__WORK TO COMPLETE__
a) Answer these questions from the Julia DataFrames tutorial, one answer per line, each marked like its question:
(i) According to the tutorial, what can a DataFrame hold that Arrays and Matrices cannot?
(ii) Which command installs a package in Julia?
(iii) Which function adds rows to a DataFrame one at a time?
b) Carry on the Julia DataFrames tutorial from the point where it stops.

** DOCUMENT EXCERPT follows **

DataFrames in Julia

DataFrame is a 2 dimensional mutable data structure, that is used for handling tabular data. Unlike Arrays and Matrices, a DataFrame can hold columns of different data types

The `DataFrames` package in Julia provides the `DataFrame` object which is used to hold and manipulate tabular data in a flexible and convenient way. It is quite essential for master DataFrames in order to perform data analysis, building machine learning models and other scientific computing.

In this tutorial, I explain how to work with DataFrames in Julia.

Content

  1. Install DataFrames package in Julia
  2. Create New DataFrame
  3. Import Data
  4. Data Exploration
  5. Indexing the DataFrame
  6. Summarizing the DataFrame
  7. Join DataFrames
  8. Export DataFrames

1. Install DataFrames package in Julia

You can install any package in Julia with Pkg.add() command. Let’s install DataFrames in Julia

using Pkg
Pkg.add("DataFrames")

2. Create new dataframe

In Julia, You can create a DataFrame in multiple ways:

(i) Using a single statement using DataFrame()
(ii) Column by column
(iii) Row by row

(i) Create new dataframe in a single statement

You can create one using the `DataFrame()` function by enclosing the column names and values inside it. To do that you need to first load the `DataFrames` package by writing `using DataFrames` before using the function.

using DataFrames

df = DataFrame(A = 1:5, B = ["A", "B", "C", "D", "E"])

(ii) Create new dataframe column by column

Alternately, You can create an empty Julia DataFrame using DataFrame() function and then add columns one by one.

Since DataFrames are mutable, you can modify them afterward as well.


# Initialize Empty DataFrame
df = DataFrame()

# Add Columns
df.A = 1:5

df.B = ["A", "B", "C", "D", "E"]

df

(iii) Create new dataframe row by row

Create an empty Julia DataFrame by enclosing column names and datatype of column inside DataFrame() function.

Now you can add rows one by one using push!() function. This is like row binding.

# Initialize empty DataFrame with columns
df = DataFrame(A = Int[], B = String[])

# Add Rows
push!(df, (1, "A"))
push!(df, (2, "B"))
push!(df, (3, "C"))
push!(df, (4, "D"))
push!(df, (5, "E"))

df

3. Import Data

You have seen how to create DataFrames. Now, let’s see how to import the existing files inside Julia as a `DataFrame`.

There are different ways to import a dataset file. Let’s go through 2 of the most popular one.

(i) Using readtable()
(ii) Using CSV package

3.1 Using readtable() function from DataFrames package

readtable() function is used to read data from a CSV-like file

# Import data using readtable
using DataFrames 
df = readtable("Data/insurance.csv")
head(df)

** End of DOCUMENT EXCERPT **
** EXERCISE DATA follows **

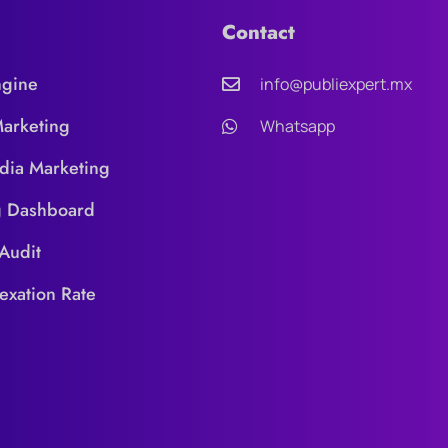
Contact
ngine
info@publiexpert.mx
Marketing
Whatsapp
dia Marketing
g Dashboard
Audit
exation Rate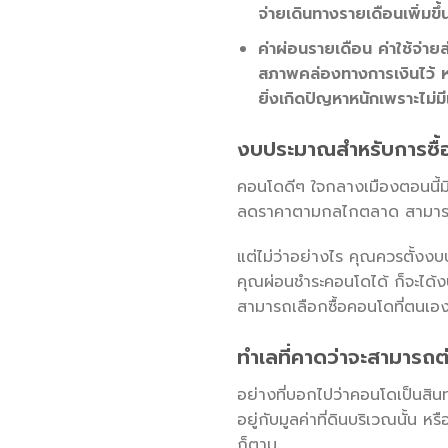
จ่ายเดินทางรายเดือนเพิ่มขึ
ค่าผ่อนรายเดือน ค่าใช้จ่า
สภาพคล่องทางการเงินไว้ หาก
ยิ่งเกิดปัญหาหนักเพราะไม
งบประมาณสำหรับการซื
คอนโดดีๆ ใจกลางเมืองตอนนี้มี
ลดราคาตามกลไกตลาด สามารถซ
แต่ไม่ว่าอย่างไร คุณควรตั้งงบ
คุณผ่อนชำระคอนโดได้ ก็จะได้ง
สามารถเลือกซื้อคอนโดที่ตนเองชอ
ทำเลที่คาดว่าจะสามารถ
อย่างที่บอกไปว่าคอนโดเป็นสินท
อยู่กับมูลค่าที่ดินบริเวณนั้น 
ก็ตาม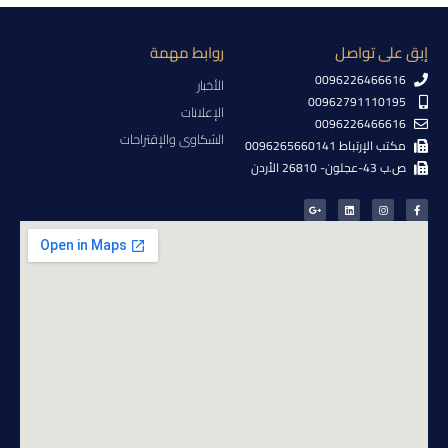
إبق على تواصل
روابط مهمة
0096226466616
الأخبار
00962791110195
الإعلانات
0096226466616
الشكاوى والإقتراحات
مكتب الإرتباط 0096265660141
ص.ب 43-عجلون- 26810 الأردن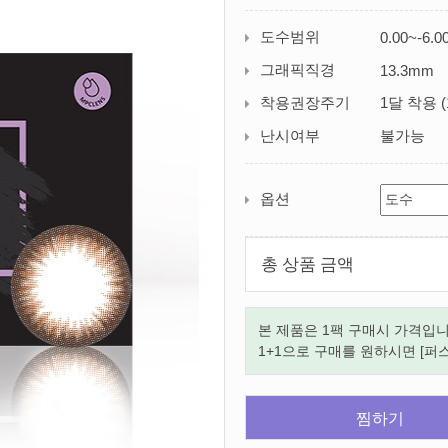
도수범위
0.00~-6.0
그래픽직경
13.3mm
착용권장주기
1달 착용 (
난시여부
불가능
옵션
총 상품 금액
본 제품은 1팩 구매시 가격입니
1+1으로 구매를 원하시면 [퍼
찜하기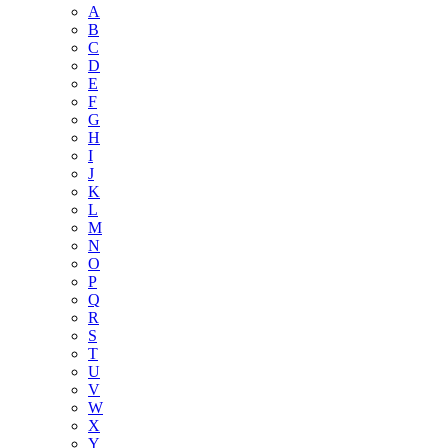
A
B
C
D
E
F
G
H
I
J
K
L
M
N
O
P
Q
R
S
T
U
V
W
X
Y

** End of EXERCISE DATA **

__OUTPUTS BY TASK__
a)
(i) Columns of different data types.
(ii) Pkg.add()
(iii) push!()

b)
3.2 Using CSV package and later on converting the file to DataFrame

Read the file with CSV.File() function. Now, covert it to a DataFrame using DataFrame function

# Add "CSV" package
using Pkg
Pkg.add("CSV")
# Read the file using CSV.File and convert it to DataFrame
using CSV
df = DataFrame(CSV.File("Data/insurance.csv"))
head(df)

4. Data Exploration

Now, once you know how to read and create DataFrames, how about exploring it a bit. Let’s see some useful examples.

4.1 Show all rows and columns of DataFrame

By default, Julia doesn’t print all the rows and columns of a DataFrame because of obvious reasons like space and storage issues. But if you want to see all the rows and columns, it’s possible using show() function with allrows & allcols arguments.

# Show all rows of DataFrame
show(df, allrows=true)

# Show all columns of DataFrame
show(df, allcols=true)

I am not printing it here because of space constraints. But trust me, it works.

4.2 Show top/bottom rows of DataFrame

head & first functions are used to see top n rows of a DataFrame

# Print first n rows of df
head(df, 10)

first(df, 10)

tail & last functions are used to see bottom n rows of a DataFrame

# Print last n rows of df
tail(df, 10)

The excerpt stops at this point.